As an experiment I tried opening the Historical Statistics of the United States, the most important compendium of historical data, randomly. I landed on page 690 which gives annual data on cigar and cigarette production from 1870 to 1970. It naturally brought to mind certain questions -- Is price data available in the primary sources cited in the Historical Statistics?; did cigarette consumption rise at the expense of cigar consumption, or did total consumption of tobacco products increase?; when have there been changes in the federal tax on cigarettes?; can Gary Becker's theory of rational addiction be tested with this data; etc. etc. And, of course, the sobering thought that if the data is this good, someone has probably already done the study.

 

(7) Reexamining older studies using new statistical or theoretical models. Econometrics is constantly evolving, some would say progressing. Often new statistical techniques can show that conclusions drawn previously by using more primitive techniques are in error. New theories can also provide a basis for reexamining old data. Cagan's study of hyperinflations is again a good example. As new theories were developed in macroeconomics, such as rational expectations, they were tested on Cagan's data.

 

(8) Following up published suggestions for future research. Many books and journal articles contain suggestions for future research. These are sometimes worth considering. Naturally, you have to ask yourself why the author is willing to share a valuable idea with strangers. But there are circumstances when it appears that useful suggestions have been made.

 

(9) Reexamining one of the "myths" of economics.

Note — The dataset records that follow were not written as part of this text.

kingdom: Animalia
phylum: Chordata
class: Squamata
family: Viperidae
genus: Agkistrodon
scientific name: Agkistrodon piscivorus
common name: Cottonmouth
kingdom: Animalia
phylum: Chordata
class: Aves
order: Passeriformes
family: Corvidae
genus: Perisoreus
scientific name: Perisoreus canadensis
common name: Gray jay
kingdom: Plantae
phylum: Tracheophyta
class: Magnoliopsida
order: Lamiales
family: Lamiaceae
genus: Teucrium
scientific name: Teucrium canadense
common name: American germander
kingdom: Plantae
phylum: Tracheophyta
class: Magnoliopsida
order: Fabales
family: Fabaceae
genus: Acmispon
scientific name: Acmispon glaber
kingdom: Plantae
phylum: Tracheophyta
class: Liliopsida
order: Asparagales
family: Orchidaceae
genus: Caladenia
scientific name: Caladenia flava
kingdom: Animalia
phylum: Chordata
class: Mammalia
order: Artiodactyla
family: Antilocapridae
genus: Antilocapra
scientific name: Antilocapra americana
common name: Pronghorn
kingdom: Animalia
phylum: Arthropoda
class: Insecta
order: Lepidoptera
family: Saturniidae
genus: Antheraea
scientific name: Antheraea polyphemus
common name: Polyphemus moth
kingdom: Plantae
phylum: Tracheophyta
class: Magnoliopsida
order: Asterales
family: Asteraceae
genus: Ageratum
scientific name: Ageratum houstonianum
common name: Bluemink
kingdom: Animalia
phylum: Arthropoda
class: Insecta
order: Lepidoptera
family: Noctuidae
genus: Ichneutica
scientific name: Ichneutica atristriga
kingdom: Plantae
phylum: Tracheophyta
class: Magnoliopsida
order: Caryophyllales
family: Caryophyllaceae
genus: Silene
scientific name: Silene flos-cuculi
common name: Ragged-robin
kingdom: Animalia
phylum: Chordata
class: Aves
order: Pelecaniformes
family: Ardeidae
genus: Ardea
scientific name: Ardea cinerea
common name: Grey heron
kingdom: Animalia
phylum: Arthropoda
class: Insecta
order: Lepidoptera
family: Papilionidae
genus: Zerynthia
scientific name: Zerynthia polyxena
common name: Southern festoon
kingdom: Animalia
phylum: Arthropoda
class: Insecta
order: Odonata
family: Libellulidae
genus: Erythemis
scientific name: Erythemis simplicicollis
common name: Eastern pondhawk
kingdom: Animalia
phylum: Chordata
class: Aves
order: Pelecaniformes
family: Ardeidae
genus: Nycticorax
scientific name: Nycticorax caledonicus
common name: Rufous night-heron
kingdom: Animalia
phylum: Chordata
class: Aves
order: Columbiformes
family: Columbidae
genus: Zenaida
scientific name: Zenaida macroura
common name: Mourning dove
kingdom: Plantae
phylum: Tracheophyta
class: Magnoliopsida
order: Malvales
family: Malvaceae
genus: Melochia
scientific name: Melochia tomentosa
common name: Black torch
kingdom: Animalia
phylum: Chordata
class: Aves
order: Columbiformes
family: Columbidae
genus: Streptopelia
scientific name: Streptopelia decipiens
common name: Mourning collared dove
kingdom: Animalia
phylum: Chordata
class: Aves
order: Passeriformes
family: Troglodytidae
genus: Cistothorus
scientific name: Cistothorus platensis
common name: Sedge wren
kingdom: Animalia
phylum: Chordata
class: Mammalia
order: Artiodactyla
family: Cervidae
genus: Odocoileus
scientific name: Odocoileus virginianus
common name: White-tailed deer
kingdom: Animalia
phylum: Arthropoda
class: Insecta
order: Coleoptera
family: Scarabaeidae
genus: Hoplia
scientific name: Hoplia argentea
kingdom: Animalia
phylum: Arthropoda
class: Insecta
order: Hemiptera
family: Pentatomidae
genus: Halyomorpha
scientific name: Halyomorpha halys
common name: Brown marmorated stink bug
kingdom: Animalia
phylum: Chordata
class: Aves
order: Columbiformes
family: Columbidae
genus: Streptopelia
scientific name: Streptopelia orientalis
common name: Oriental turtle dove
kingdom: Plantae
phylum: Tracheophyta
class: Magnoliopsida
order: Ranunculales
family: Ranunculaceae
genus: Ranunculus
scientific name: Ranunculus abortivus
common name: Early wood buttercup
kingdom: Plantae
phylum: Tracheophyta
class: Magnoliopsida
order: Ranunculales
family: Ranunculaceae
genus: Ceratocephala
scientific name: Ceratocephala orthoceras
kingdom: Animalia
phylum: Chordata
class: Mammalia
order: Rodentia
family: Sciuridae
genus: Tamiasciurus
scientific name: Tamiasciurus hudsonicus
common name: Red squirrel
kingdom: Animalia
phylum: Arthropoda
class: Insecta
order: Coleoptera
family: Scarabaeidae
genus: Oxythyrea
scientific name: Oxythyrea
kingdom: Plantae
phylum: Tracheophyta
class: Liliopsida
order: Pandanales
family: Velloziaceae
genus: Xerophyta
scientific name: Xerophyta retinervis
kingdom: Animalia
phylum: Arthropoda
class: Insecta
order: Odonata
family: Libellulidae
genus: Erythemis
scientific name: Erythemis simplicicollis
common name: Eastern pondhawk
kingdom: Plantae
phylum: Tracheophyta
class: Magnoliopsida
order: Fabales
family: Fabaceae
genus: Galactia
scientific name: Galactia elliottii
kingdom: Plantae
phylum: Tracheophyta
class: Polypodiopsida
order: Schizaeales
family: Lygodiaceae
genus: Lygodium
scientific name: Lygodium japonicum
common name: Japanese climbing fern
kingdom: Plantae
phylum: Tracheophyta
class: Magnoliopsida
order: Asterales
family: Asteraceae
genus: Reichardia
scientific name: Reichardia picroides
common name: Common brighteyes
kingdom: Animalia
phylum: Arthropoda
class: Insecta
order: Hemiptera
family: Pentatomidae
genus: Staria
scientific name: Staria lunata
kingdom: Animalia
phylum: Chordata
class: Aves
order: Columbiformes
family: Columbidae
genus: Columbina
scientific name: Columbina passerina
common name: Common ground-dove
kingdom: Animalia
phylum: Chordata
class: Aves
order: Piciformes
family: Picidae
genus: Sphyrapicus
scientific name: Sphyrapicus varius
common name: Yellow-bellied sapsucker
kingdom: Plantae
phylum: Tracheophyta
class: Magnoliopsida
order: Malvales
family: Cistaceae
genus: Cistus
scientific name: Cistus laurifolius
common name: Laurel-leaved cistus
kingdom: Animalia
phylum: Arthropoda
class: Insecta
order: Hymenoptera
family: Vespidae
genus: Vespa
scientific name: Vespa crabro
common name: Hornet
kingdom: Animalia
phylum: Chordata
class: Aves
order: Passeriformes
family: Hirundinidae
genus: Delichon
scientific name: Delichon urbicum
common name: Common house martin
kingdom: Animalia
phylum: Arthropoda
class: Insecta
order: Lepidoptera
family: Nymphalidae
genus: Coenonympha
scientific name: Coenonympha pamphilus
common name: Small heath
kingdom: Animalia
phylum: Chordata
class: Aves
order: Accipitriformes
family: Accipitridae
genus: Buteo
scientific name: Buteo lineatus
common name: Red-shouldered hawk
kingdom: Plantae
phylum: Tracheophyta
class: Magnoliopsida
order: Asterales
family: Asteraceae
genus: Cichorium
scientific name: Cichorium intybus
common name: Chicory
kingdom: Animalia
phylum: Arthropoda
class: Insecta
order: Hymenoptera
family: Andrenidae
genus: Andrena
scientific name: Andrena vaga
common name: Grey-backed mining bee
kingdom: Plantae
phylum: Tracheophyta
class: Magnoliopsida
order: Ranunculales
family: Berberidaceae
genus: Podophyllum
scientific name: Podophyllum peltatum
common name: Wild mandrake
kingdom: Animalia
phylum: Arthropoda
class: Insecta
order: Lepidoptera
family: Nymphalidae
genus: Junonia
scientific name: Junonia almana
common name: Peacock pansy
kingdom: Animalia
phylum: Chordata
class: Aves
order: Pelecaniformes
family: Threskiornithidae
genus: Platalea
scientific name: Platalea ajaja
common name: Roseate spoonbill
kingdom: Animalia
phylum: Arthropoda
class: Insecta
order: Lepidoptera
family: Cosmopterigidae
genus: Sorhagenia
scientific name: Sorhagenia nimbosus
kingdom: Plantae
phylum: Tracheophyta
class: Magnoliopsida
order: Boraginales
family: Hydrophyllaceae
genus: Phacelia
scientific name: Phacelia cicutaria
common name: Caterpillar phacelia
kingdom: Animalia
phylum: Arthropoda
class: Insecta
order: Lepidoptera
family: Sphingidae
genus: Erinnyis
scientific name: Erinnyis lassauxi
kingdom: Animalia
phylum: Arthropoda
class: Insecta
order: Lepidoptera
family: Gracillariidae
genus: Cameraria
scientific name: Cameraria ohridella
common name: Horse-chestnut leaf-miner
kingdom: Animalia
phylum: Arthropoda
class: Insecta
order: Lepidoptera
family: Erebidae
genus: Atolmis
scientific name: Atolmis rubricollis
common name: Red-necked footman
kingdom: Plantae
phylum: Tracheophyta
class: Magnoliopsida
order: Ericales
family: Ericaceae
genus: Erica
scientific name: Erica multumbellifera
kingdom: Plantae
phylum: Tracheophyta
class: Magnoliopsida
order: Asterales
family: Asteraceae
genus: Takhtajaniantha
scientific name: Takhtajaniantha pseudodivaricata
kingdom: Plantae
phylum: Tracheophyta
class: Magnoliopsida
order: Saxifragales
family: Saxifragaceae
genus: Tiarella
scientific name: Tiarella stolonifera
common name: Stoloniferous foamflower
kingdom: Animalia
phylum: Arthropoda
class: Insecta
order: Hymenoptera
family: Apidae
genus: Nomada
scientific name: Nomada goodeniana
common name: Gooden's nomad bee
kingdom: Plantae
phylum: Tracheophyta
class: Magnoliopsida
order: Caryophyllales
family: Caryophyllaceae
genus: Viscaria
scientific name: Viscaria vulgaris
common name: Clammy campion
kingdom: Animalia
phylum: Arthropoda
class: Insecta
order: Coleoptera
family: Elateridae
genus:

The classic example in this genre is Ronald Coase, "The Lighthouse in Economics," Journal of Law and Economics, 1974, 357-76. Economic theorists since John Stuart Mill have used the lighthouse as an example of a public good: a valuable service, but one the private sector would not produce since there is no way to charge the ships that benefit from the lighthouse. Coase examined the actual history of lighthouse finance, and showed that the true story is far more complicated.

 

(10) Surveying the literature on a particular question. This is usually what students think of as research, and I would like you to stay away from survey articles if you can. I would prefer that you get some empirical data and try to analyze it. Most survey articles don't add to knowledge. But some do, by generalizing from various studies, or by developing a framework that brings various pieces of work together. So I don't want to make a blanket statement that survey articles are unacceptable, but you will have to persuade me that your survey will add to knowledge, and won't simply be a summary of what other people have said.

 

 

(11) Asking someone for a topic. Its perfectly acceptable to ask people to suggest a topic.

 

You can ask me. I have a list of topics you can choose from, although I would like you to at least make an effort to find a topic on your own. I can also help you turn a general question or interest into a paper topic.

 

You can ask one of the other professors in the Department. Of course, you need to be polite. Make an appointment, realize that the professor is mostly interested in his or her own research. Something like this might work: "Oh mighty one, is there some small corner of your research on X that I could work on? Perhaps the data I collect may be of some small help in your great work."